*WORK TO COMPLETE*
Write out the listing verbatim. No pictures belong in it.

*INPUT*
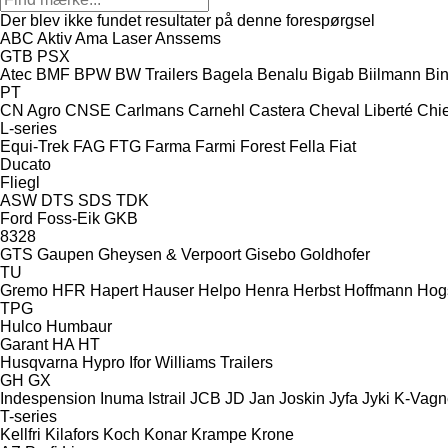
Der blev ikke fundet resultater på denne forespørgsel
ABC
Aktiv
Ama Laser
Anssems
GTB
PSX
Atec
BMF
BPW
BW Trailers
Bagela
Benalu
Bigab
Biilmann
Bi
PT
CN Agro
CNSE
Carlmans
Carnehl
Castera
Cheval Liberté
Chie
L-series
Equi-Trek
FAG
FTG
Farma
Farmi Forest
Fella
Fiat
Ducato
Fliegl
ASW
DTS
SDS
TDK
Ford
Foss-Eik
GKB
8328
GTS
Gaupen
Gheysen & Verpoort
Gisebo
Goldhofer
TU
Gremo
HFR
Hapert
Hauser
Helpo
Henra
Herbst
Hoffmann
Hog
TPG
Hulco
Humbaur
Garant
HA
HT
Husqvarna
Hypro
Ifor Williams Trailers
GH
GX
Indespension
Inuma
Istrail
JCB
JD
Jan
Joskin
Jyfa
Jyki
K-Vagn
T-series
Kellfri
Kilafors
Koch
Konar
Krampe
Krone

*WRITTEN SOLUTION*
Der blev ikke fundet resultater på denne forespørgsel
ABC
Aktiv
Ama Laser
Anssems
GTB
PSX
Atec
BMF
BPW
BW Trailers
Bagela
Benalu
Bigab
Biilmann
Bi
PT
CN Agro
CNSE
Carlmans
Carnehl
Castera
Cheval Liberté
Chie
L-series
Equi-Trek
FAG
FTG
Farma
Farmi Forest
Fella
Fiat
Ducato
Fliegl
ASW
DTS
SDS
TDK
Ford
Foss-Eik
GKB
8328
GTS
Gaupen
Gheysen & Verpoort
Gisebo
Goldhofer
TU
Gremo
HFR
Hapert
Hauser
Helpo
Henra
Herbst
Hoffmann
Hog
TPG
Hulco
Humbaur
Garant
HA
HT
Husqvarna
Hypro
Ifor Williams Trailers
GH
GX
Indespension
Inuma
Istrail
JCB
JD
Jan
Joskin
Jyfa
Jyki
K-Vagn
T-series
Kellfri
Kilafors
Koch
Konar
Krampe
Krone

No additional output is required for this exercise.